Read time: 3 minutes

Last edited: Dec 10, 2024

Overview

This topic explains how to decide on the number of contexts to include and the run time for an experiment.

Choosing your sample size

The number of contexts included in an experiment is called the sample size. The larger the sample size for an experiment, the more confident you can be in its outcome. How big your sample size should be depends on how confident you want to be in the outcome and how large the credible intervals are for your metrics.

You can also use LaunchDarkly's sample size calculator to estimate the minimum detectable effect and sample size and duration for your experiments.
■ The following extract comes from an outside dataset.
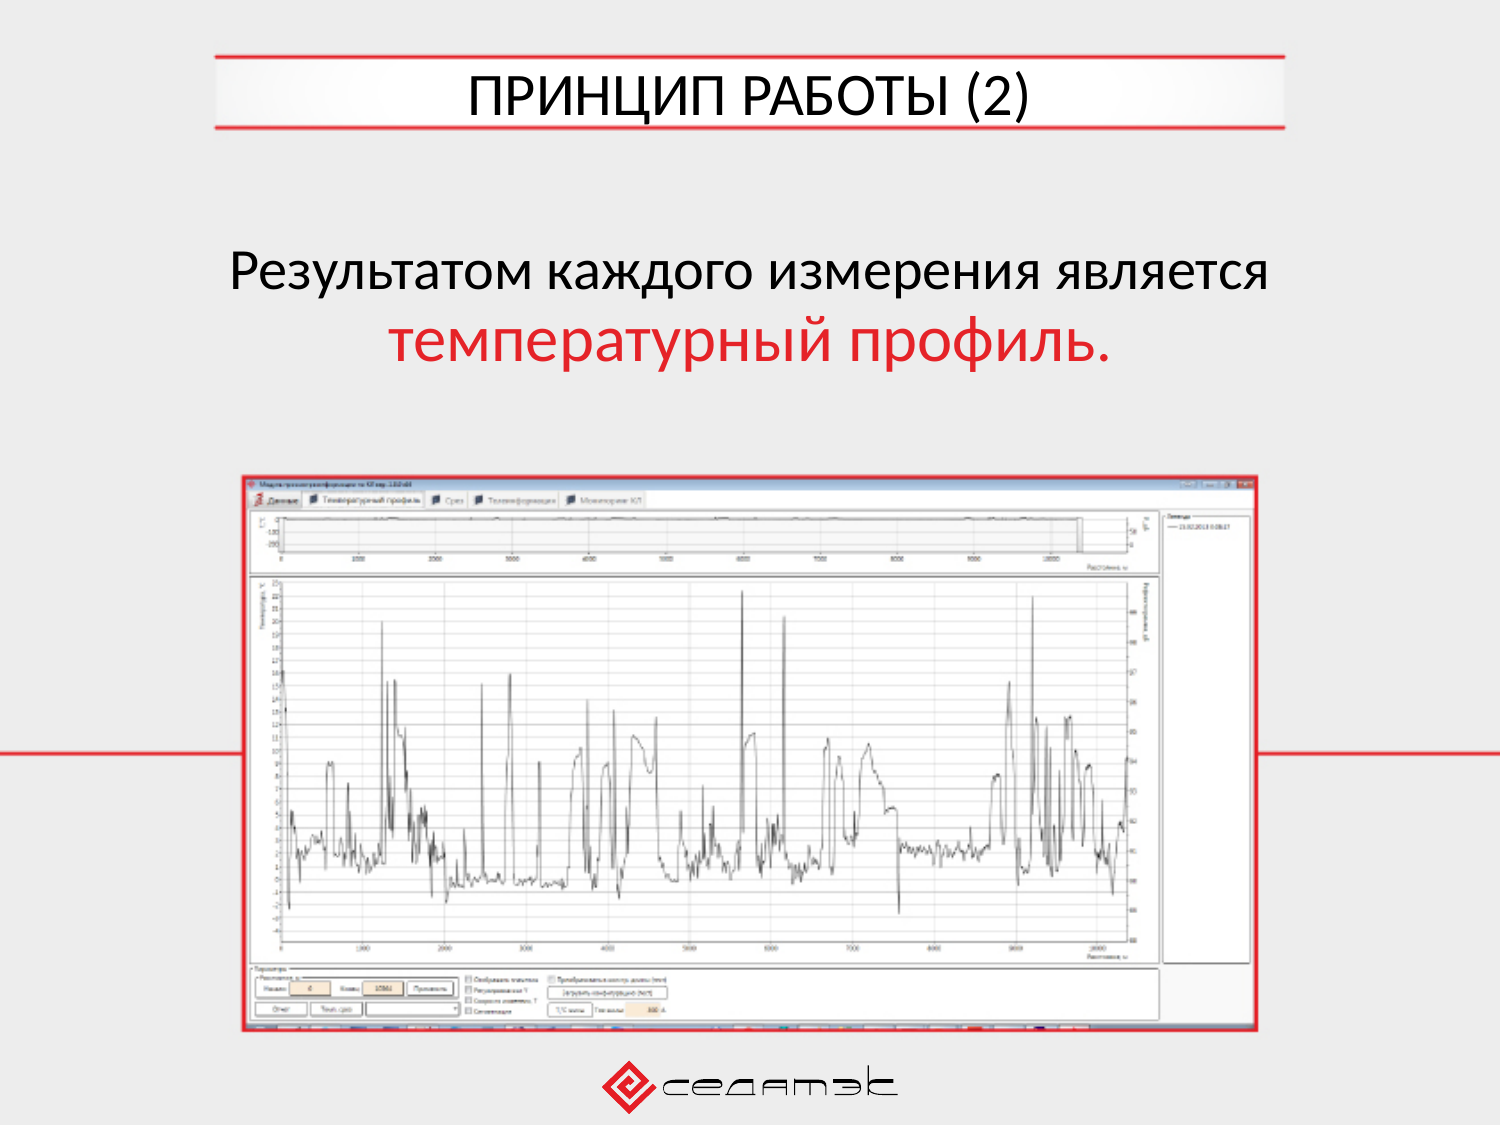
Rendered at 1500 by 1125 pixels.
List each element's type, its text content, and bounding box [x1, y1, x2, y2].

text_box ПРИНЦИП РАБОТЫ (2) [183, 48, 1317, 136]
text_box Результатом каждого измерения является температурный профиль. [113, 220, 1387, 455]
picture [0, 0, 1500, 1125]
To learn more, read Choose a sample size.

Total original exposures

The total original exposures graph and table displays how many unique contexts have encountered each variation within the experiment over time:

An experiment's traffic count table showing each variation's total number of contexts.

Here's how the table counts unique contexts:

The table only counts contexts with the same context kind as the experiment's randomization unit. For example, if your experiment's randomization unit is user, then the table counts only user contexts. The table won't include any device or organization contexts that are in the experiment. To learn more, read Randomization units.
If the same context is in the experiment multiple times, the table counts the context only once.

Sample size estimator

After you begin running an experiment, the experiment's Results tab displays a sample size estimator that gives an estimate of how much more traffic needs to encounter your experiment before reaching your chosen probability to be best or desired p-value. Experiments with more than two variations do not display a sample size estimator.
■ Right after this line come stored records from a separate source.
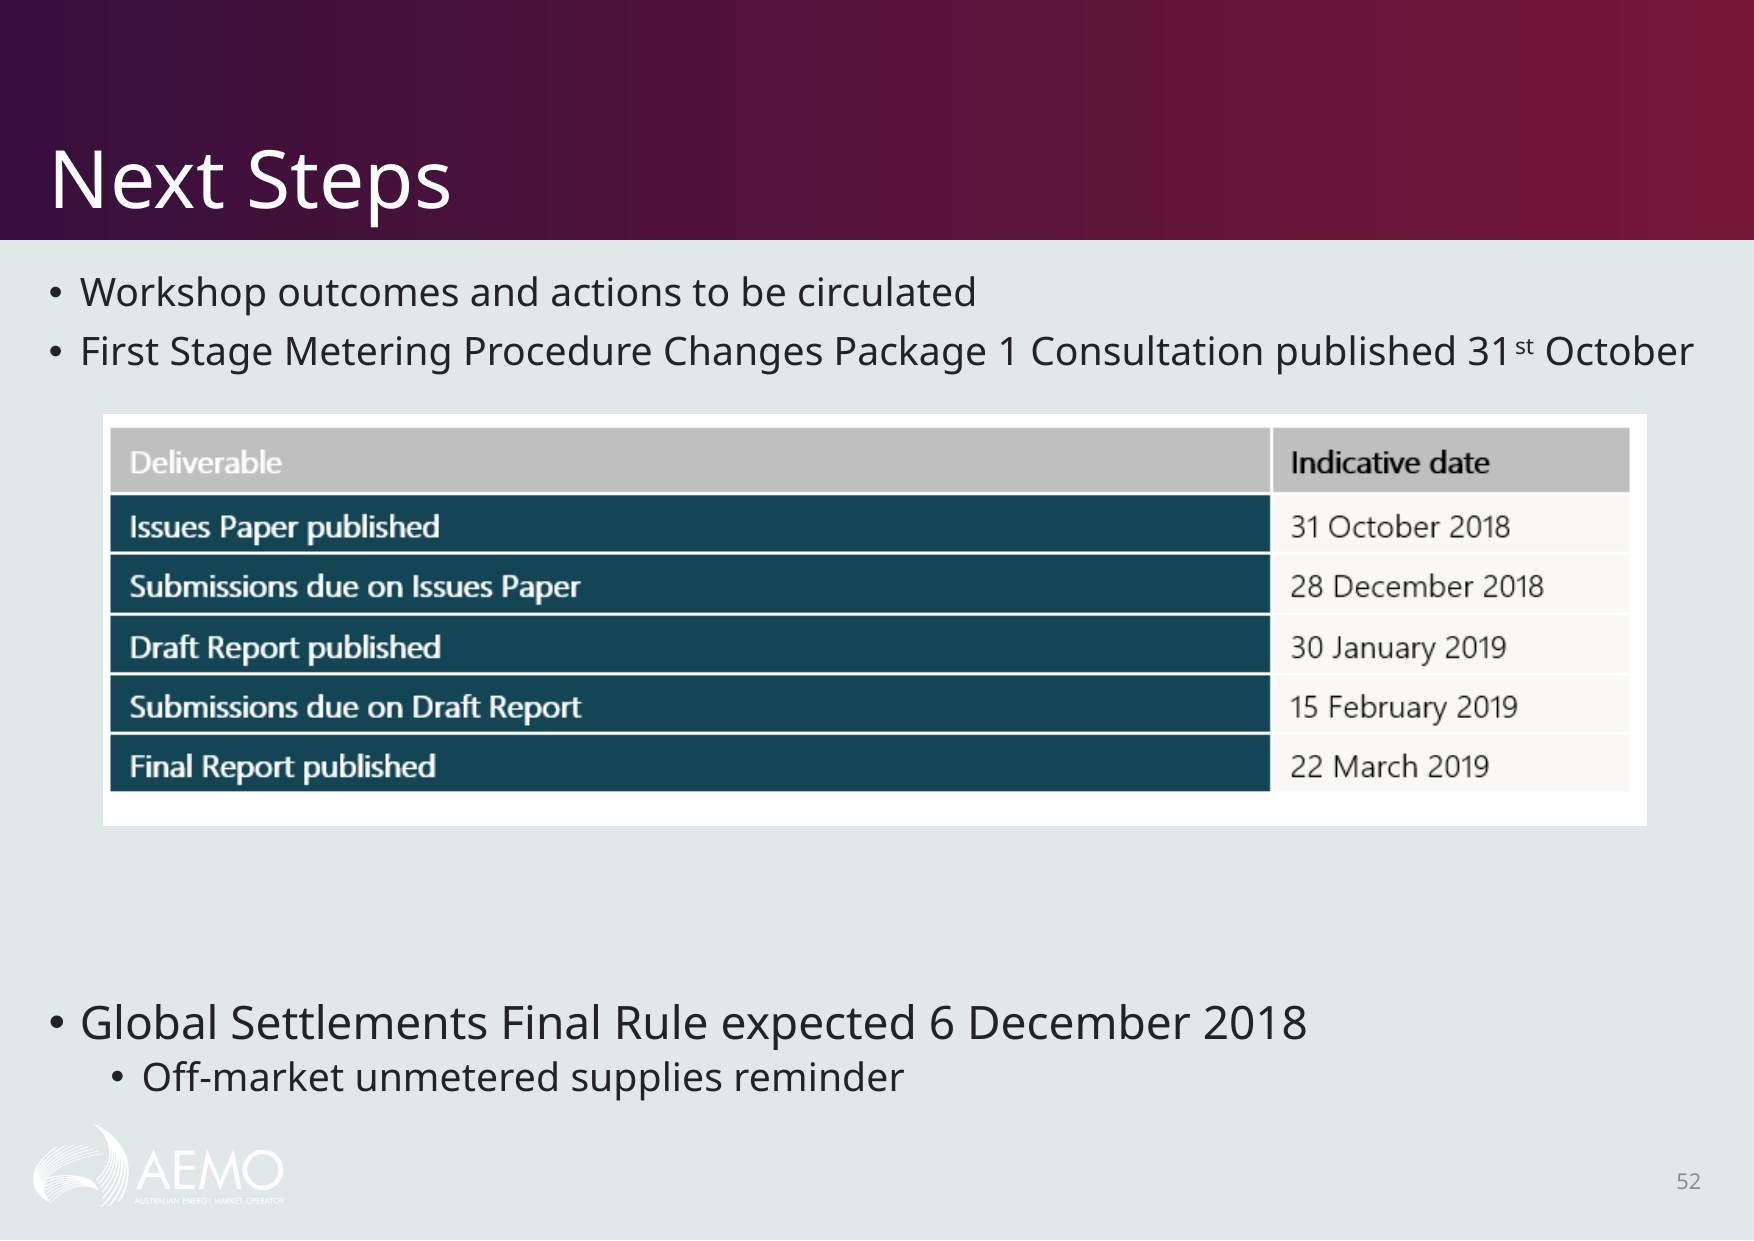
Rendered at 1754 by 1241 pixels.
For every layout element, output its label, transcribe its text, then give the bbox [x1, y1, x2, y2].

title Next Steps [33, 18, 1550, 233]
picture [103, 414, 1647, 826]
picture [33, 1124, 284, 1207]
slide_number 52 [1633, 1149, 1717, 1216]
list Workshop outcomes and actions to be circulated First Stage Metering Procedure Changes Package 1 Consultation published 31st October Global Settlements Final Rule expected 6 December 2018 Off-market unmetered supplies reminder [33, 265, 1717, 1121]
In this example, for a 90% probability of being best, 53,285 more request contexts should be in the experiment before you stop the iteration and roll out the winning variation to all contexts:

An experiment's sample size estimator results.

For Bayesian experiments, you can use the menu to see how many more contexts you need for a probability to be best of 80%, 90%, or 95%.

For frequentist experiments, you can use the menu to see how many more contexts you need for your chosen p-value.

To be confident that the winning variation is the best out of the variations tested, wait until the sample size estimator indicates you have reached the needed number of contexts. Alternatively, if there is a low level of risk in rolling out the winning variation early, or if you don't anticipate a significant impact on your user base, you can end the experiment before you reach that number.

Determining how long to run an experiment for

You may not always know how long to run an experiment for. To help decide, you should consider:

The current probability of the winning variation being the best and how long it would take to improve your confidence, and
the level of risk involved in rolling out the winning variation to all contexts.

We recommend running experiments for two to four weeks. If you’re time constrained, then run them as long as you can. In some cases, you only may be able to run an experiment for a few days, such as if your marketing campaign is only 48 hours long. It’s still valuable to run short experiments, because making decisions using some data is better than making decisions using no data.